'''

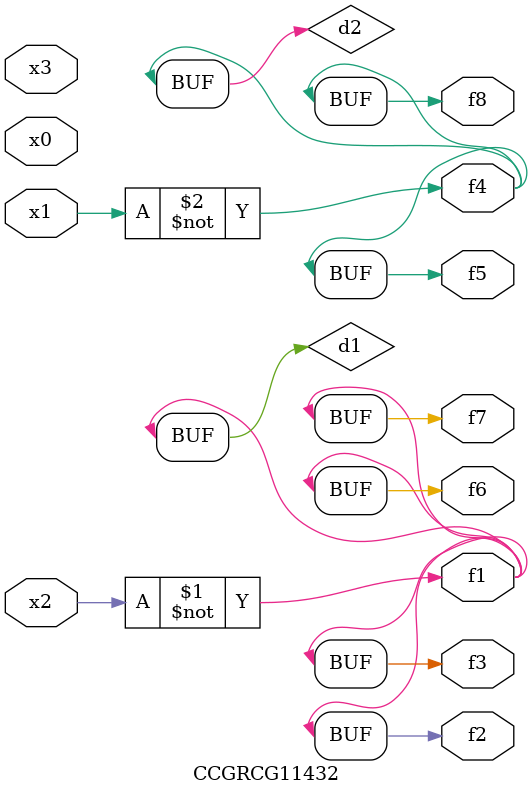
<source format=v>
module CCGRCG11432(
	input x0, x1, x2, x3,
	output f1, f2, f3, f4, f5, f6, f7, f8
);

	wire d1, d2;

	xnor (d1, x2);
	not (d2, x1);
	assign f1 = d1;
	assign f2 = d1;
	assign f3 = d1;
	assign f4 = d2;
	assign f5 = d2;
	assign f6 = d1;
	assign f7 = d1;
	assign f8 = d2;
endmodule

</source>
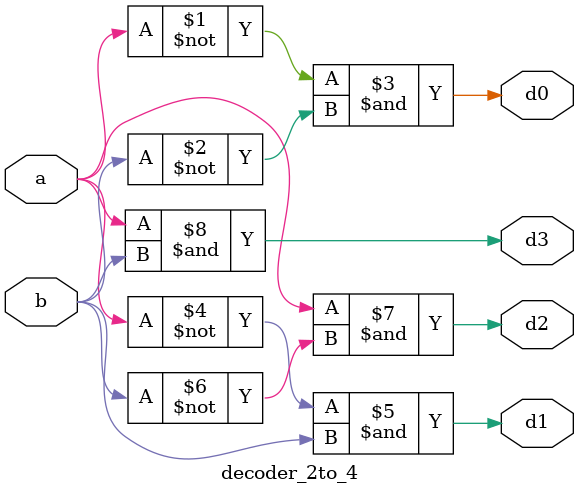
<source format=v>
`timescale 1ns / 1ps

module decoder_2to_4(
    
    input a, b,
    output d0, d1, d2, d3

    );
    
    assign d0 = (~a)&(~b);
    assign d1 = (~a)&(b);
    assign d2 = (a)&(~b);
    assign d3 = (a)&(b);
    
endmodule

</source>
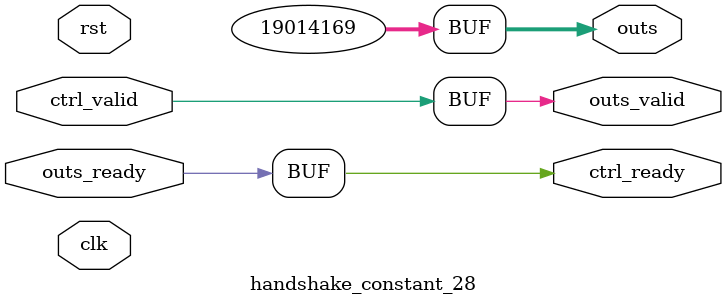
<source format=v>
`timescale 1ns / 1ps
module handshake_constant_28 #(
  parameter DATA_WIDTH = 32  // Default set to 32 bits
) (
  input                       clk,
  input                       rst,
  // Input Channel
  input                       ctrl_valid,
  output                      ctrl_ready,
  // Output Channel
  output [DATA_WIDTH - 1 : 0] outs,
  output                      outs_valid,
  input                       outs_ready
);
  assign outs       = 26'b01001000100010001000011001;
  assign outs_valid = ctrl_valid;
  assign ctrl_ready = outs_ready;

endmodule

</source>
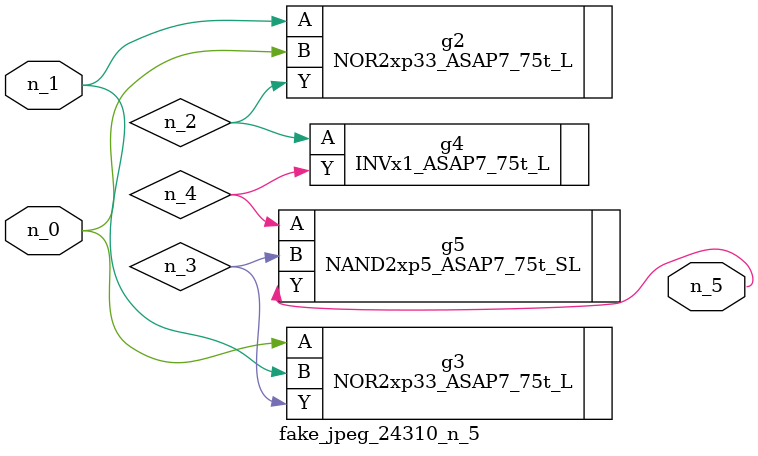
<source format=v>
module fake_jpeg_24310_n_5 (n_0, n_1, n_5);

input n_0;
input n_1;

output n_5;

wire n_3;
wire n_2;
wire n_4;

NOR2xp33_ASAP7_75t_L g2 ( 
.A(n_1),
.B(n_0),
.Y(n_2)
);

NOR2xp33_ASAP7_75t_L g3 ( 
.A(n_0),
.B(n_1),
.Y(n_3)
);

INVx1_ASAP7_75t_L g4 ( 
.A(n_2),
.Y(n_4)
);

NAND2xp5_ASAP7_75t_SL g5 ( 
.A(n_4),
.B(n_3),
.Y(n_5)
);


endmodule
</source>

'''
'''

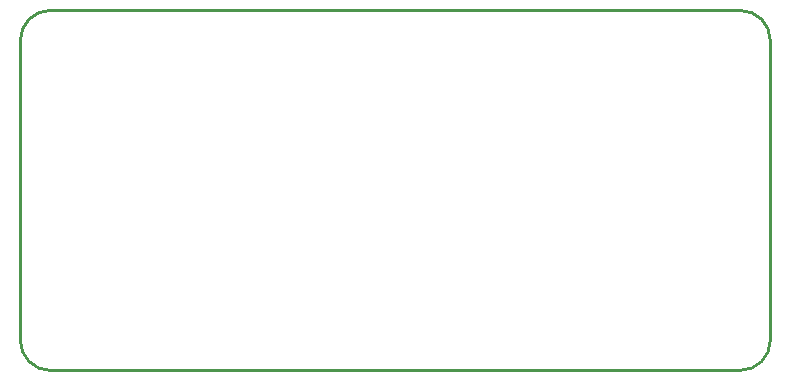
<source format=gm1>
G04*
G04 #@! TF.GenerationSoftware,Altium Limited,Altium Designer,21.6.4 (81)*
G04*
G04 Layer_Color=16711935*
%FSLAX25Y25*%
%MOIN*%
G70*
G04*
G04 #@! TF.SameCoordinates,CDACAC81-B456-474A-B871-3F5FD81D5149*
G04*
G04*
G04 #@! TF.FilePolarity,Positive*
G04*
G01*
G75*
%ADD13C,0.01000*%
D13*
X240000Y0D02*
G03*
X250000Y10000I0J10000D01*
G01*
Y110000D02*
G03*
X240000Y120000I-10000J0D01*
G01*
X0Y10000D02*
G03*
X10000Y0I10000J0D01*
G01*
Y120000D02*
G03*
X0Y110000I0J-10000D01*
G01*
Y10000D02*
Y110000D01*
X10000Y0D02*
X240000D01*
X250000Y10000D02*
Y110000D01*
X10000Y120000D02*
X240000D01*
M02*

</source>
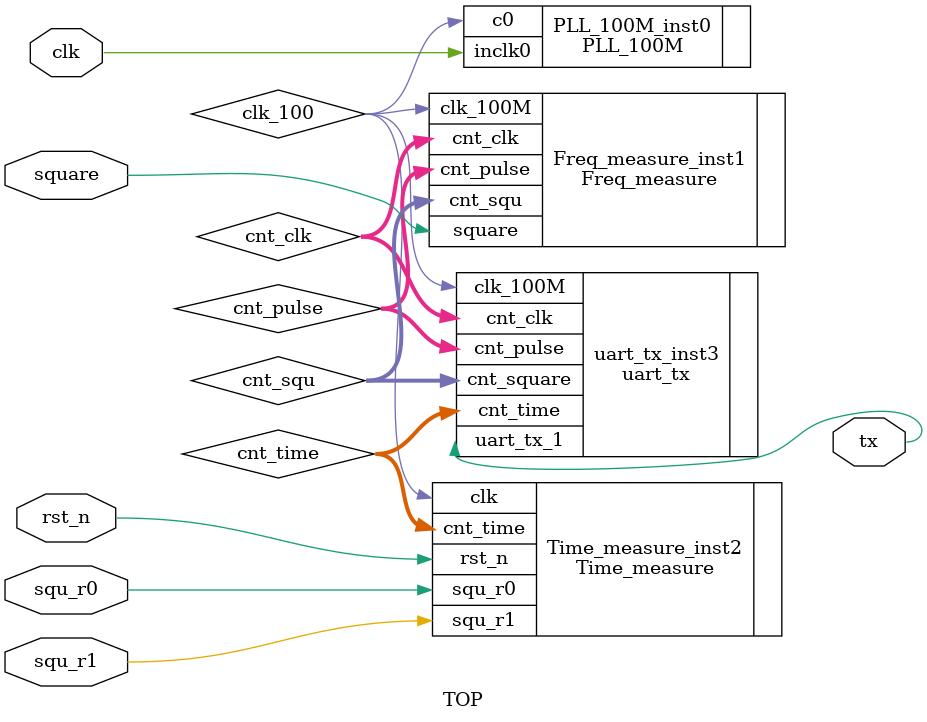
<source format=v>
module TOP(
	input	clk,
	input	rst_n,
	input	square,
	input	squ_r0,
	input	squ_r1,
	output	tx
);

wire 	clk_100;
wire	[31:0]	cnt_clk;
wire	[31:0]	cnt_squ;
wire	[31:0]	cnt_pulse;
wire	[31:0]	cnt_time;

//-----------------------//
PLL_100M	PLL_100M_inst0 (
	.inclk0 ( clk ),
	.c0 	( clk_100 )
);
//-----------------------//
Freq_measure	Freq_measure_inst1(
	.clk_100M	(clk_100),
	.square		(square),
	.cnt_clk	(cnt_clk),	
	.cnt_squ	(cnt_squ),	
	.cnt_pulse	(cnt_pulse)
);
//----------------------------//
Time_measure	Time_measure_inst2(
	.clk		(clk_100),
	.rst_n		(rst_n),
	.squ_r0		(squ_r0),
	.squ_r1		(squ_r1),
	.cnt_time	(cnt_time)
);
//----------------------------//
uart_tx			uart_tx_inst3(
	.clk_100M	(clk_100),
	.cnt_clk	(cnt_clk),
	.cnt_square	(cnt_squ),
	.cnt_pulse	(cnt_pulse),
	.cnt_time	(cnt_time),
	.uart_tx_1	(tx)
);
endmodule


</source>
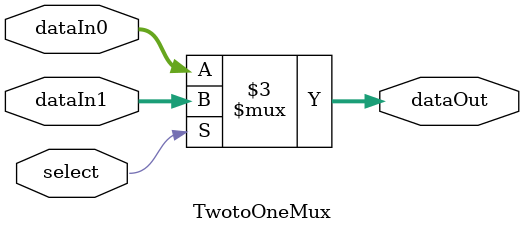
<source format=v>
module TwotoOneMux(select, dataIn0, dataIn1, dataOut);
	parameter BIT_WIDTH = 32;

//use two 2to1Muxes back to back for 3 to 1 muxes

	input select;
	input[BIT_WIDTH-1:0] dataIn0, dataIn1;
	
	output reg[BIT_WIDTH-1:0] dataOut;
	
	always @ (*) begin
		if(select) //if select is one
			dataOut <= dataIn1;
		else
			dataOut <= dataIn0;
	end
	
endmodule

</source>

'''

» What you will do
Pull out every line of the entries that includes the word "parameter".

» Reply
  parameter DATA_WIDTH = 32  // Default set to 32 bits
	parameter BIT_WIDTH = 32;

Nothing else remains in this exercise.